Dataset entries
════
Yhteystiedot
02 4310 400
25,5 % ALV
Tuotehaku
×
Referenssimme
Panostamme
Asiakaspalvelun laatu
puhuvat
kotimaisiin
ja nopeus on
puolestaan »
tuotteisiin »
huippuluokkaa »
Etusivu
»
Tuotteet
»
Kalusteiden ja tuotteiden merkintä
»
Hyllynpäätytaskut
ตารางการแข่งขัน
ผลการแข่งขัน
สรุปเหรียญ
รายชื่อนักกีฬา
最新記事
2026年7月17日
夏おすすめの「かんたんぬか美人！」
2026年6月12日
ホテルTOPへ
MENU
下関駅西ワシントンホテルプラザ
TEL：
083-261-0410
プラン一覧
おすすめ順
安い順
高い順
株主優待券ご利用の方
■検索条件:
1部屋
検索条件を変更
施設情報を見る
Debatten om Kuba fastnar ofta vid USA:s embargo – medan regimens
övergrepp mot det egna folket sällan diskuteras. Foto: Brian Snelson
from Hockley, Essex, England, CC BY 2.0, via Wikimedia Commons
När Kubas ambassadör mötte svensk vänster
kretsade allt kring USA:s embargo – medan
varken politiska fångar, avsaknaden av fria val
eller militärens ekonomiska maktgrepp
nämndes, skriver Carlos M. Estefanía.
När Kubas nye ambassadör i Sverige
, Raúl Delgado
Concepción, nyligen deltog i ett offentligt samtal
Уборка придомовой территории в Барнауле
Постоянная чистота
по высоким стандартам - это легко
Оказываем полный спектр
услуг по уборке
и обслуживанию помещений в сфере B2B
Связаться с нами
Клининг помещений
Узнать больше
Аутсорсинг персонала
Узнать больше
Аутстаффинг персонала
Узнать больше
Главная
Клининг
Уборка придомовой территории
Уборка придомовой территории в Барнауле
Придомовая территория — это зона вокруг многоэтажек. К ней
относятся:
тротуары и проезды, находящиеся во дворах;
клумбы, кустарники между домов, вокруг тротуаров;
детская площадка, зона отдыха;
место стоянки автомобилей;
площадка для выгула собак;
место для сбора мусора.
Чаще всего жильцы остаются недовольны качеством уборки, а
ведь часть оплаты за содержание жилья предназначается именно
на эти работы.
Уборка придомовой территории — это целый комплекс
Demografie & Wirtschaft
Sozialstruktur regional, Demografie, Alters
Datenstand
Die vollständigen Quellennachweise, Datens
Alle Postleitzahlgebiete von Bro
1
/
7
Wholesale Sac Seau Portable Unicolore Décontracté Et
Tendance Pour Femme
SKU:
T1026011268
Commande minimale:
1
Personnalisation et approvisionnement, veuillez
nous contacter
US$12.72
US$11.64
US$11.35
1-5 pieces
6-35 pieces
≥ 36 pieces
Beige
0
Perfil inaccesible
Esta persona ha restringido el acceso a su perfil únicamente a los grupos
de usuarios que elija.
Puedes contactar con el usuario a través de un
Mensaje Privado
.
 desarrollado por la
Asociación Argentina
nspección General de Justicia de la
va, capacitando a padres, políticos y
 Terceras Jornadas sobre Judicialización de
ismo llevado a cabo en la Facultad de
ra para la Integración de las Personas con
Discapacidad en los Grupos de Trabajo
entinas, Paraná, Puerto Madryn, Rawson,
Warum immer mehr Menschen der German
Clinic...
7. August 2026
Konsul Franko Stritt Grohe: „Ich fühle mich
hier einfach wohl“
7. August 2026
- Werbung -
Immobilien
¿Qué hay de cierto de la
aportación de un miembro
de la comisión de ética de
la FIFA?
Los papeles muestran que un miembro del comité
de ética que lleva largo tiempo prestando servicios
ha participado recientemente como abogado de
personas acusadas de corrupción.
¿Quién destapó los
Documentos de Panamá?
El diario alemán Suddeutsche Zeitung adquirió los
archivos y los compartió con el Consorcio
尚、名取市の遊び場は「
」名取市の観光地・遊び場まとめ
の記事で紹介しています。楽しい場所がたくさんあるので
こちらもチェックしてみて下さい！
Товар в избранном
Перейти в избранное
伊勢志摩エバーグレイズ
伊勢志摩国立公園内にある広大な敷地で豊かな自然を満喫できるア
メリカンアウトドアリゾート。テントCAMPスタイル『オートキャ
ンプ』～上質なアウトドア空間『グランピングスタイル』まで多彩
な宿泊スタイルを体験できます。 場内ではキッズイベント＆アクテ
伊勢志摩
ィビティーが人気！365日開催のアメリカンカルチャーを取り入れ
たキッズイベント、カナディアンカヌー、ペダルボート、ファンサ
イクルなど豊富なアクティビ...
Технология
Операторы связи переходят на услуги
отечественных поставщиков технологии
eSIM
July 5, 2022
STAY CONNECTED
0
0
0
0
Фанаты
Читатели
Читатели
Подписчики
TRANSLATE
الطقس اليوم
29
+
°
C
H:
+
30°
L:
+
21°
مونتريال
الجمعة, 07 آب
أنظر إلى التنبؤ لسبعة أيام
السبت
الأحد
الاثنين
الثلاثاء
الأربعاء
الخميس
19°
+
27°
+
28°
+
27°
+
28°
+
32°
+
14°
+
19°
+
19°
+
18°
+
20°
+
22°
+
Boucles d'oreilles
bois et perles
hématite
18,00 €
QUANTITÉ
════
Problem to work on: Please rewrite the entries above, replacing "Узнать больше" with "Подробнее" wherever it occurs and leaving everything else unchanged.

Written answer:
Yhteystiedot
02 4310 400
25,5 % ALV
Tuotehaku
×
Referenssimme
Panostamme
Asiakaspalvelun laatu
puhuvat
kotimaisiin
ja nopeus on
puolestaan »
tuotteisiin »
huippuluokkaa »
Etusivu
»
Tuotteet
»
Kalusteiden ja tuotteiden merkintä
»
Hyllynpäätytaskut
ตารางการแข่งขัน
ผลการแข่งขัน
สรุปเหรียญ
รายชื่อนักกีฬา
最新記事
2026年7月17日
夏おすすめの「かんたんぬか美人！」
2026年6月12日
ホテルTOPへ
MENU
下関駅西ワシントンホテルプラザ
TEL：
083-261-0410
プラン一覧
おすすめ順
安い順
高い順
株主優待券ご利用の方
■検索条件:
1部屋
検索条件を変更
施設情報を見る
Debatten om Kuba fastnar ofta vid USA:s embargo – medan regimens
övergrepp mot det egna folket sällan diskuteras. Foto: Brian Snelson
from Hockley, Essex, England, CC BY 2.0, via Wikimedia Commons
När Kubas ambassadör mötte svensk vänster
kretsade allt kring USA:s embargo – medan
varken politiska fångar, avsaknaden av fria val
eller militärens ekonomiska maktgrepp
nämndes, skriver Carlos M. Estefanía.
När Kubas nye ambassadör i Sverige
, Raúl Delgado
Concepción, nyligen deltog i ett offentligt samtal
Уборка придомовой территории в Барнауле
Постоянная чистота
по высоким стандартам - это легко
Оказываем полный спектр
услуг по уборке
и обслуживанию помещений в сфере B2B
Связаться с нами
Клининг помещений
Подробнее
Аутсорсинг персонала
Подробнее
Аутстаффинг персонала
Подробнее
Главная
Клининг
Уборка придомовой территории
Уборка придомовой территории в Барнауле
Придомовая территория — это зона вокруг многоэтажек. К ней
относятся:
тротуары и проезды, находящиеся во дворах;
клумбы, кустарники между домов, вокруг тротуаров;
детская площадка, зона отдыха;
место стоянки автомобилей;
площадка для выгула собак;
место для сбора мусора.
Чаще всего жильцы остаются недовольны качеством уборки, а
ведь часть оплаты за содержание жилья предназначается именно
на эти работы.
Уборка придомовой территории — это целый комплекс
Demografie & Wirtschaft
Sozialstruktur regional, Demografie, Alters
Datenstand
Die vollständigen Quellennachweise, Datens
Alle Postleitzahlgebiete von Bro
1
/
7
Wholesale Sac Seau Portable Unicolore Décontracté Et
Tendance Pour Femme
SKU:
T1026011268
Commande minimale:
1
Personnalisation et approvisionnement, veuillez
nous contacter
US$12.72
US$11.64
US$11.35
1-5 pieces
6-35 pieces
≥ 36 pieces
Beige
0
Perfil inaccesible
Esta persona ha restringido el acceso a su perfil únicamente a los grupos
de usuarios que elija.
Puedes contactar con el usuario a través de un
Mensaje Privado
.
 desarrollado por la
Asociación Argentina
nspección General de Justicia de la
va, capacitando a padres, políticos y
 Terceras Jornadas sobre Judicialización de
ismo llevado a cabo en la Facultad de
ra para la Integración de las Personas con
Discapacidad en los Grupos de Trabajo
entinas, Paraná, Puerto Madryn, Rawson,
Warum immer mehr Menschen der German
Clinic...
7. August 2026
Konsul Franko Stritt Grohe: „Ich fühle mich
hier einfach wohl“
7. August 2026
- Werbung -
Immobilien
¿Qué hay de cierto de la
aportación de un miembro
de la comisión de ética de
la FIFA?
Los papeles muestran que un miembro del comité
de ética que lleva largo tiempo prestando servicios
ha participado recientemente como abogado de
personas acusadas de corrupción.
¿Quién destapó los
Documentos de Panamá?
El diario alemán Suddeutsche Zeitung adquirió los
archivos y los compartió con el Consorcio
尚、名取市の遊び場は「
」名取市の観光地・遊び場まとめ
の記事で紹介しています。楽しい場所がたくさんあるので
こちらもチェックしてみて下さい！
Товар в избранном
Перейти в избранное
伊勢志摩エバーグレイズ
伊勢志摩国立公園内にある広大な敷地で豊かな自然を満喫できるア
メリカンアウトドアリゾート。テントCAMPスタイル『オートキャ
ンプ』～上質なアウトドア空間『グランピングスタイル』まで多彩
な宿泊スタイルを体験できます。 場内ではキッズイベント＆アクテ
伊勢志摩
ィビティーが人気！365日開催のアメリカンカルチャーを取り入れ
たキッズイベント、カナディアンカヌー、ペダルボート、ファンサ
イクルなど豊富なアクティビ...
Технология
Операторы связи переходят на услуги
отечественных поставщиков технологии
eSIM
July 5, 2022
STAY CONNECTED
0
0
0
0
Фанаты
Читатели
Читатели
Подписчики
TRANSLATE
الطقس اليوم
29
+
°
C
H:
+
30°
L:
+
21°
مونتريال
الجمعة, 07 آب
أنظر إلى التنبؤ لسبعة أيام
السبت
الأحد
الاثنين
الثلاثاء
الأربعاء
الخميس
19°
+
27°
+
28°
+
27°
+
28°
+
32°
+
14°
+
19°
+
19°
+
18°
+
20°
+
22°
+
Boucles d'oreilles
bois et perles
hématite
18,00 €
QUANTITÉ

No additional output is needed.